Task statement:
Repeat, please, exactly the lines from the one that has "Table 2. Chemical" through the end of the records below, with pictures dropped.

──────── Data

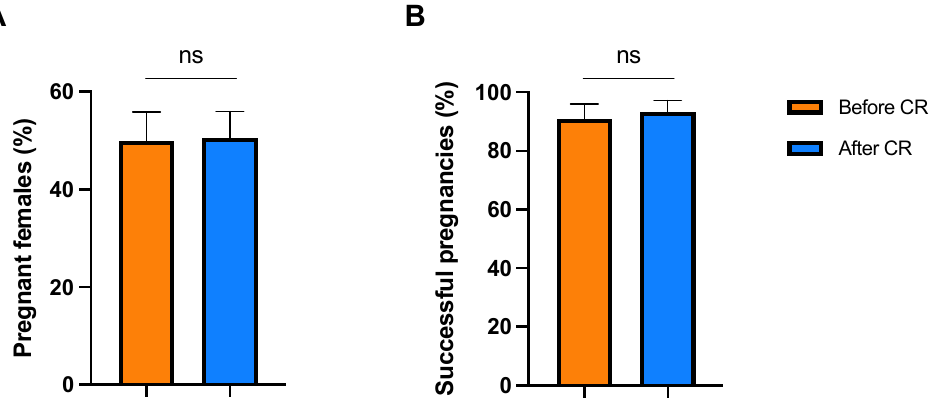
Figure 4. Proportion of pregnant females ( A ) and successful pregnancies ( B ) in a long-tailed macaque breeding colony before and after caloric restriction (CR). Error bars represent the standard error. ns: p ≥ 0.05.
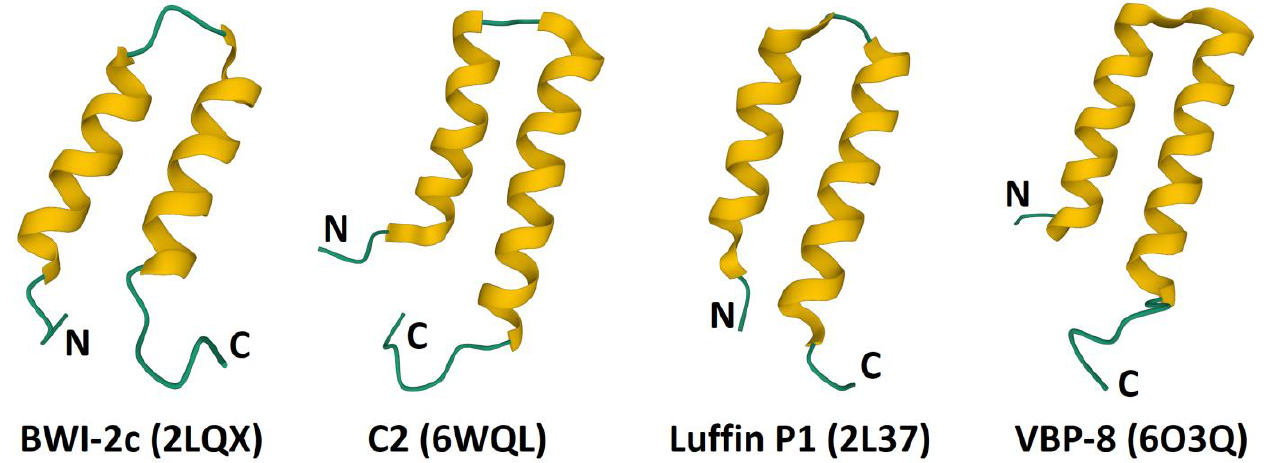
Figure 6. 3D structure of α -hairpinins. The α -helices are colored yellow. The N- and C-termini are indicated by N and C, respectively.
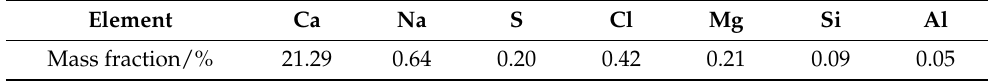
Table 2. Chemical composition of oyster shell.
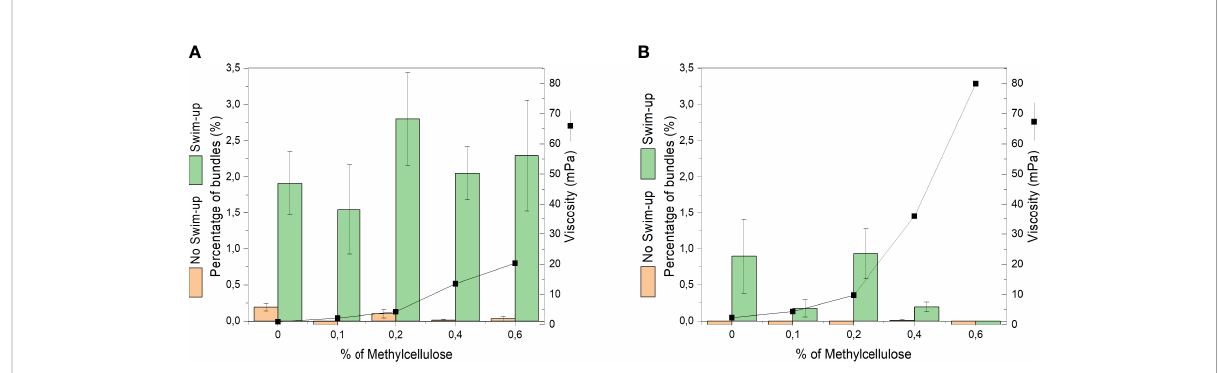
FIGURE 2 Occurrence of cell bundles as percentage of total number of bull sperm before and after swim-up in different levels of viscosity (different concentrations of methyl cellulose). Viscosities are average values at shear rate 100 1/s. (A) DMEM (B) DMEM medium + BSA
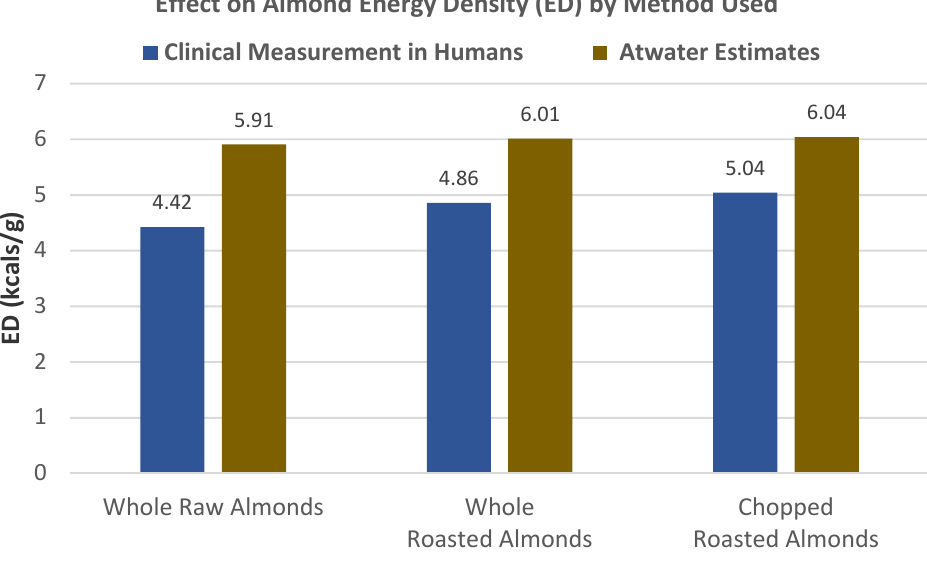
Figure 7. Differences in ED between Atwater estimates and direct clinical measures of three forms of almonds when added to the typical American diet [6].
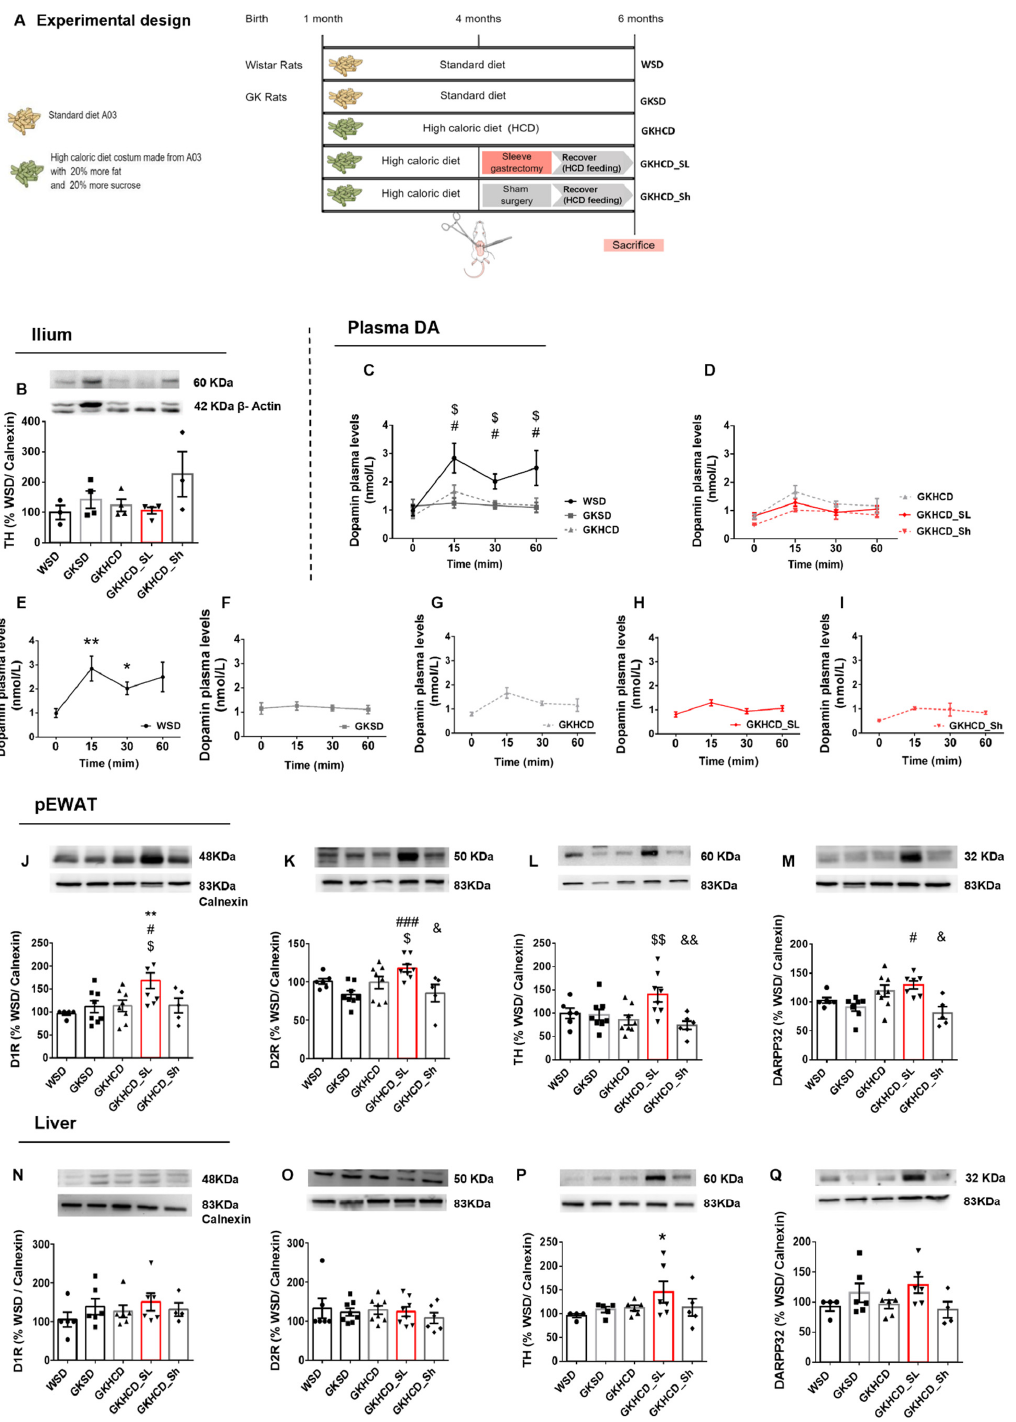
Figure 2. Gut remodeling improved dopaminergic signaling in adipose tissue of animals submitted to sleeve gastrectomy. Vertical sleeve gastrectomy (experimental design depicted in ( A )) did not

────────────────

Response to this task:
Table 2. Chemical composition of oyster shell.
FIGURE 2 Occurrence of cell bundles as percentage of total number of bull sperm before and after swim-up in different levels of viscosity (different concentrations of methyl cellulose). Viscosities are average values at shear rate 100 1/s. (A) DMEM (B) DMEM medium + BSA
Figure 7. Differences in ED between Atwater estimates and direct clinical measures of three forms of almonds when added to the typical American diet [6].
Figure 2. Gut remodeling improved dopaminergic signaling in adipose tissue of animals submitted to sleeve gastrectomy. Vertical sleeve gastrectomy (experimental design depicted in ( A )) did not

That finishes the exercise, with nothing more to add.